You’ll likely need to decide between landscape and portrait mode, and your choice will be influenced by the structure’s height and architectural design.
A taller building from a distance might be better in portrait mode, whereas standing closer to a building gives off a wider presence and therefore may lend itself to landscape orientation.
Begin by selecting the ‘Shutter’ mode to ‘Bulb’ for precise time control. If this option isn’t available, choose the longest shutter setting possible. I like to set the aperture to its highest value (f/22) to achieve optimal sharpness. Even though this can create darker exposures making an image virtually impossible to see, this will be counteracted using ND filters and extended shutter speeds.
Then, set your ISO to its lowest value (typically 100) to minimise grain. Direct your focus to the building or details of interest, and once you’re content with the focal points, switch to manual focus.
This prevents the camera from attempting to autofocus, which can be challenging due to the dark ND filters. Once you’ve ensured proper focus, attach your ND filters carefully. If you’re using rounded screw-on filters, take care not to inadvertently bump the zoom or focus rings.
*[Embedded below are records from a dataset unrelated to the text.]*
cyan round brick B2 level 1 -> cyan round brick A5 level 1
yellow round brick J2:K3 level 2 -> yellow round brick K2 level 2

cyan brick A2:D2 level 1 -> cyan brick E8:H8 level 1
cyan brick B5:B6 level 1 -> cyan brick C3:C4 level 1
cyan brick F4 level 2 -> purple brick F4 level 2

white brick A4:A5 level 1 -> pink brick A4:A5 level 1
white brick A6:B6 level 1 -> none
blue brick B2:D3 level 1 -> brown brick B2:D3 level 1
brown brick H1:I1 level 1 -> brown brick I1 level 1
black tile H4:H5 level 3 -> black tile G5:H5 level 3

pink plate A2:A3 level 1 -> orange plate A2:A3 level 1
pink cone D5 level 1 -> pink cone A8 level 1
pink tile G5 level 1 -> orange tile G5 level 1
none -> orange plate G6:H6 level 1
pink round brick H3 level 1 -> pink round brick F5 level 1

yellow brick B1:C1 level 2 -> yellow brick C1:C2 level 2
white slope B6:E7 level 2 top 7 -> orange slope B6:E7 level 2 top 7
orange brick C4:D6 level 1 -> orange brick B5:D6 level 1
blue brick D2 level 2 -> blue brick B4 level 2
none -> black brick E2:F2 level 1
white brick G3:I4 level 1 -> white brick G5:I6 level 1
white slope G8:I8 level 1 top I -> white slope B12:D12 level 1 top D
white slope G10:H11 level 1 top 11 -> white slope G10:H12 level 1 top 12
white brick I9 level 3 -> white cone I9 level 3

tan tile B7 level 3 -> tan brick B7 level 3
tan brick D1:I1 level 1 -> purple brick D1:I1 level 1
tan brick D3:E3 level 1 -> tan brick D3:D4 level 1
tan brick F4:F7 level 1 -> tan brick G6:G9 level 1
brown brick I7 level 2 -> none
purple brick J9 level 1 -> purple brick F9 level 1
It’s a good idea to use an ND Filter Shutter Speed Conversion/Exposure Chart (or Exposure Calculation table). These charts are readily available online and offer recommended settings for shutter speeds and aperture settings for various ND filter strengths. However, the process may also require just a touch of experimentation for best results.
One last step before holding down the shutter remote is to try and cover any other sections that may allow light in, as this can affect the exposure. This includes the viewfinder - use a cloth or purchase a cheap viewfinder cover for this step.
Now you are ready to let the shutter go.
Remember that weather will influence the available light. I try to capture an array of photographs using different shutter speeds, often beginning with 30 seconds.
What we’re hoping to capture is an image that when converted to black and white, will make the clear sky transform into a rich, deep black tone, enhancing the textures of the building.